***** Selected excerpt

Emily’s Hope, an organization fighting the opioid epidemic, is named in honor of Angela Kennecke’s daughter Emily who lost her life to a fentanyl overdose last May. On Friday night at the Washington Pavilion in Sioux Falls, Emily’s Hope held a fundraising art show and auction, with proceeds from the event all going to the organization. The whole goal of the evening was raising money to continue to fight the epidemic that took Emily’s life.

KELOLAND News spoke with Rep. Dusty Johnson and Sen. John Thune at Friday’s event. Johnson says eyes are opening to the opioid epidemic.

“Well I think there’s an awakening, there’s an understanding, there’s an awareness that is building at the federal level,” Johnson said. “In just the last couple of years, there’s been $6 billion appropriated for this fight against opioids, fentanyl, methamphetamine. That is not enough, but it is a foundation upon which we can build.”

He also has seen a change in how treatment can happen.

“The other piece of good news is at the state level and the federal level, you’re seeing criminal justice systems being reoriented and focused on evidence-based treatment so we can make sure if people are users, we can get them clean and get them back to being productive members of society,” Johnson said.

Thune says the fight against the opioid crisis has increased.

“It’s really stepped up,” Thune said. “I mean, in the last four years funding for combating and fighting opioid abuse and addiction has increased almost 1,300 percent. It’s an issue that’s really come into focus for the Congress.”

Earlier in the day KELOLAND News also spoke with Sen. Mike Rounds.

“Addiction does not know political boundaries, whether you’re talking about meth which is in rural areas just like it is in your major urban areas, or if you’re talking about opioids, which knows not only no political jurisdiction, it also doesn’t understand economics, either,” Rounds said. “It doesn’t matter how much your family makes, it doesn’t matter what type of an education background you’ve got, the possibility of being addicted to an opioid is still there. And we have to recognize that.”

**********

Task instructions:
1 > According to the article on Emily's Hope, where was the fundraising art show and auction held?
2 > Write out the passage of the article on Emily's Hope, starting with "He also has" and going on through "Sen. Mike Rounds.".

***** Source information

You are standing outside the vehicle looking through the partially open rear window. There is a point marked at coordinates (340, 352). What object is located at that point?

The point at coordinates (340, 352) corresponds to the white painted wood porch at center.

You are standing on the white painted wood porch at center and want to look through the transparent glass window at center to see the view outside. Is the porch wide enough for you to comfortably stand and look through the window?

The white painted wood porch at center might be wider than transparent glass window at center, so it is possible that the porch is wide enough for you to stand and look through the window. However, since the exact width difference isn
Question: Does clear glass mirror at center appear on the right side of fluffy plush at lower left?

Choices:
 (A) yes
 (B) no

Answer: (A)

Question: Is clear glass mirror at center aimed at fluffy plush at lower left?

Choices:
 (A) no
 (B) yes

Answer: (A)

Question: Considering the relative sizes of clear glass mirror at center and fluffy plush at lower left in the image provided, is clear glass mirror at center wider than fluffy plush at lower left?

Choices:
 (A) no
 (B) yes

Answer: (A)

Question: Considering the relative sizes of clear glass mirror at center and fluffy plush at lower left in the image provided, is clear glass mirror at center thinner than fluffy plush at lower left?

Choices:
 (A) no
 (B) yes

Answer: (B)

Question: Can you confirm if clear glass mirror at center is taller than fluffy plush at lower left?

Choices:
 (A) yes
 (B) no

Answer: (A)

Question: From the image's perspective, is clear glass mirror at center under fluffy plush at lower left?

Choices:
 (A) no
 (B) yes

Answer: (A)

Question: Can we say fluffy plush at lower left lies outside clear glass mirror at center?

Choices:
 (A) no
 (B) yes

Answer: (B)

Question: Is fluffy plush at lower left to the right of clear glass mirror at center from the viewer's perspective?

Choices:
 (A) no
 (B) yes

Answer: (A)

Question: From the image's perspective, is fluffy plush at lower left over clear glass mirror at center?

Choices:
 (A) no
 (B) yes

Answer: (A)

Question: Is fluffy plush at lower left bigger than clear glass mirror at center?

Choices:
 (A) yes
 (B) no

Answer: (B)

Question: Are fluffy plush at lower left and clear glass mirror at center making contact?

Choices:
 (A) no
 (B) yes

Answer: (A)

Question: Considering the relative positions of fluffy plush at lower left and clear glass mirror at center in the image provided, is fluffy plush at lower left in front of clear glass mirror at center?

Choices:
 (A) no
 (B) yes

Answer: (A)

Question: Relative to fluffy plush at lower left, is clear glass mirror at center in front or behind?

**********

Solutions to the problems:
1 > At the Washington Pavilion in Sioux Falls.

2 >
He also has seen a change in how treatment can happen.

“The other piece of good news is at the state level and the federal level, you’re seeing criminal justice systems being reoriented and focused on evidence-based treatment so we can make sure if people are users, we can get them clean and get them back to being productive members of society,” Johnson said.

Thune says the fight against the opioid crisis has increased.

“It’s really stepped up,” Thune said. “I mean, in the last four years funding for combating and fighting opioid abuse and addiction has increased almost 1,300 percent. It’s an issue that’s really come into focus for the Congress.”

Earlier in the day KELOLAND News also spoke with Sen. Mike Rounds.